Помощник вопросительно смотрит на шерифа. «Прикончить его? – означает этот взгляд. – Сразу? Или попозже?»
«Попозже, – кивает шериф. – Времени у нас предостаточно».
Главное – дышать. «Да, сэр. Что вы сказали, сэр?» Только бы Лампёшка не высовывалась из своей комнаты!
– Пять тысяч долларов стоит такой корабль, не меньше. – Шериф медленно кивает. – У меня таких деньжищ нет. А у тебя?
Август усмехается.
– Откуда? Вы мне столько не платите.
– А ведь и правда: мы же тебе платим! – говорит шериф. – Напомни, за что, собственно?
– За то, что я зажигаю маяк.
– Верно! Ты сам это сказал.
– Что особенно важно в бурю! – Один из помощников подходит к начальнику и так же, как тот, кивает. В руках у него ящичек с чайными ложками.
– Верно… – повторяет шериф. – В точности так. А какая буря разразилась вчера! Ой-ой-ой! – Он потирает руки. – И что… горел маяк?
– Нет, сэр.
– Почему?
Август вздыхает. Он повторял это уже дважды.
– Потому что сломалась линза, механизм линзы… Я всю ночь пытался…
– Да-да, ты уже говорил.
– …и починить удалось только к утру. И было уже…
– Поздно, – заканчивает за него шериф.
– М-м-м… да. Мне очень жаль. Это больше не повторится.
Лицо шерифа приближается к лицу смотрителя. Шериф уже выпил сегодня, чует Август. Ох, как же ему самому хочется выпить!
– Мой помощник только что побывал наверху, – говорит шериф. – Линза исправно работает.
– Да, теперь да. Но вчера не работала, я всю ночь…
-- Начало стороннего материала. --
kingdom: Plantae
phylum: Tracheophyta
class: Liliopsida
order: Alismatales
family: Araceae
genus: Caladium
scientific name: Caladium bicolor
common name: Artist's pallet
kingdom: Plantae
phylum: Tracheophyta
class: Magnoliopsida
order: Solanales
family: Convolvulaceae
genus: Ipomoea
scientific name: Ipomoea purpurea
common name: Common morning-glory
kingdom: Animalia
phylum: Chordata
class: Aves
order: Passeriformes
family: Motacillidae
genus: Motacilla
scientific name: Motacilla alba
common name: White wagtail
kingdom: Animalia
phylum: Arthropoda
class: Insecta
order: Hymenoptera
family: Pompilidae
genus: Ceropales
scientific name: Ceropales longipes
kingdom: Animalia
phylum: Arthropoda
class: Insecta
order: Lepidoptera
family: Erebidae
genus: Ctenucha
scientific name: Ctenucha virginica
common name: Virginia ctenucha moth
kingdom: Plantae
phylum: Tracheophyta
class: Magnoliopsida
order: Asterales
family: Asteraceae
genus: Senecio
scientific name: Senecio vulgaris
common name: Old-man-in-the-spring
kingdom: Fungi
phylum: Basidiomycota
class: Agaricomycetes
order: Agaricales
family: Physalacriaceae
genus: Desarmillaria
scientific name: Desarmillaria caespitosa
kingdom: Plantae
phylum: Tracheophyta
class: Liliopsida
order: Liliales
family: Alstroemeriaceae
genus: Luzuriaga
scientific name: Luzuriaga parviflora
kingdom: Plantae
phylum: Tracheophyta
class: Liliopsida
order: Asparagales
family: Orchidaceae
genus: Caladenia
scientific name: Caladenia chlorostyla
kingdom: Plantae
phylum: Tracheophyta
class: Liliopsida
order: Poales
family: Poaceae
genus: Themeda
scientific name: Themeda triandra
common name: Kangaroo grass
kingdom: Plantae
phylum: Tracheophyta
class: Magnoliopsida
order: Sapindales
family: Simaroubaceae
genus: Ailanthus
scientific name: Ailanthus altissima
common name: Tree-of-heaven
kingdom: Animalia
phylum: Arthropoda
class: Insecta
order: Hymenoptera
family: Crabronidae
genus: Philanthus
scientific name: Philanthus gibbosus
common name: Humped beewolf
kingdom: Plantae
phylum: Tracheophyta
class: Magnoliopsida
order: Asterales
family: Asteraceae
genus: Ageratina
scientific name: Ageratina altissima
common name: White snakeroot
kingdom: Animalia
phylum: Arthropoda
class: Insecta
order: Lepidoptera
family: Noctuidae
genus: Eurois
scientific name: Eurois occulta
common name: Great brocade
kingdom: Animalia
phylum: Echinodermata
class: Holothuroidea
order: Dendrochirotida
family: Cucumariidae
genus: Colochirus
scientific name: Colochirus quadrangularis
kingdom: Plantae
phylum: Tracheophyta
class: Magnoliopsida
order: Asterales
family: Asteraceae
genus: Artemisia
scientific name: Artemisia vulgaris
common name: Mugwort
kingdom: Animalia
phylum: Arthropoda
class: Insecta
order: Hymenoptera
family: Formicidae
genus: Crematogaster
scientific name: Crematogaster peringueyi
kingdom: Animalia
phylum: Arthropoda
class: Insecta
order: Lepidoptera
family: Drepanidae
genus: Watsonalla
– И часто такое случается?
Август пожимает плечами.
– Бывает. Это ж старьё.
– А нам об этом известно? Ты хоть раз уведомлял об этом мэрию? Посылал письмо? Просил заменить?
– Что, я ещё и писать обязан уметь? Смотритель маяка – вот я кто.
– Да, смотритель. И обязанность у тебя всего одна. Зажигать маяк. И гасить его. И как, зажёг ты его вчера?